= Qinghai–Gansu sprachbund =

Linguistic area in northwest China

Area of the sprachbund, with shading indicating official minority designation of counties or prefectures:

The Qinghai–Gansu sprachbund or Amdo sprachbund is a sprachbund in the plateau traversed by the upper Yellow River, including northeastern Qinghai and southern Gansu. This has long been an area of interaction between speakers of northwestern varieties of Mandarin Chinese, Amdo Tibetan and Mongolic and Turkic languages. These families feature contrasting typologies, which spread between languages in the region. The languages have come to share many features, and differ significantly from their relatives outside the region.

== Languages ==
The languages involved include
- Chinese
  - Hezhou, the language of the Hui people in Linxia Hui Autonomous Prefecture (Gansu) and Tongren, Xunhua, Minhe, Ledu and Datong counties of Qinghai.
  - Gangou, spoken in Minhe county (Qinghai).
  - Tangwang, spoken in northeastern Dongxiang Autonomous County (Gansu).
  - Wutun, spoken in the Upper and Lower Wutun villages, Tongren county (Qinghai).
- Tibetic
  - Amdo Tibetan, the Tibetic language of Qinghai, varies considerably across the region.
- Mongolic
  - Monguor (Tu) has two major varieties, often treated as separate languages: Mangghuer in Minhe Hui and Tu Autonomous County and Mongghul in Huzhu Tu Autonomous County.
  - Eastern Yugur, spoken in Sunan Yugur Autonomous County (Gansu)
  - Bonan (Bao'an) is spoken in Jishishan Bonan, Dongxiang and Salar Autonomous County (Gansu) and Tongren County (Qinghai).
  - Santa (Dongxiang), centred on Dongxiang Autonomous County (Gansu)
  - Kangjia, spoken in Jianzha County (Qinghai).
- Turkic
  - Salar, spoken in Xunhua county (Qinghai)
  - Western Yugur, spoken in Sunan county (Gansu)
More mainstream varieties of northwestern Mandarin are spoken in the provincial capitals, Xining and Lanzhou.
All these languages are subject to a superstrate influence from Standard Mandarin.

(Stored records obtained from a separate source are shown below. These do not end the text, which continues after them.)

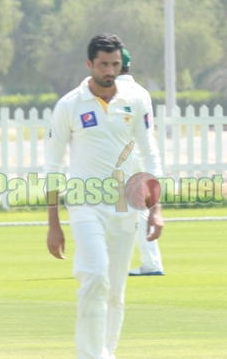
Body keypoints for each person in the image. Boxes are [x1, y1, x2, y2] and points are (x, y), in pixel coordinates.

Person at [45, 34, 164, 359]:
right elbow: (53, 165)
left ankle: (106, 352)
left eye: (115, 64)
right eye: (103, 64)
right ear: (89, 64)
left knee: (115, 290)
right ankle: (90, 355)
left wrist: (156, 209)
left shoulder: (135, 99)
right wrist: (53, 223)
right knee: (94, 276)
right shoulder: (69, 105)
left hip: (126, 206)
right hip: (85, 204)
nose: (109, 70)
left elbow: (149, 153)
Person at [116, 49, 165, 277]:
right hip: (141, 155)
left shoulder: (110, 91)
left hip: (120, 158)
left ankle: (110, 261)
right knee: (141, 210)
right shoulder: (142, 91)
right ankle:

These languages belong to families with three sharply contrasting typologies:

|  | Chinese | Tibetic | Mongolic and Turkic |
|---|---|---|---|
| Sentence structure | SVO | SOV | SOV |
| Noun phrases | Adj+N | N+Adj | Adj+N |
| Morphology | isolating | suffixal | suffixal |
| Alignment | accusative | ergative | accusative |
| Phonemic tone | yes | no | no |

The Mandarin varieties have acquired such features as spirantized voiceless stops, SOV word order and case markers.
The Wutun language of Tongren county, Qinghai, is a highly divergent Mandarin variety, with phonological and grammatical structures resembling Amdo Tibetan.

In some cases, the changes progress through the speaker population in a few decades, so that they can be observed in progress.
A common pattern is to add a borrowed structure beside an indigenous structure with the same function, after which the indigenous structure loses its function and eventually disappears, leaving a changed syntactic pattern.
For example, the indigenous Bonan comparative structure was N-si, where the noun N represents the standard being compared against.
Bonan added the equivalent Mandarin structure, bi+N, yielding a composite bi+N-si.
The original suffix was then lost, leaving a transformed syntactic pattern.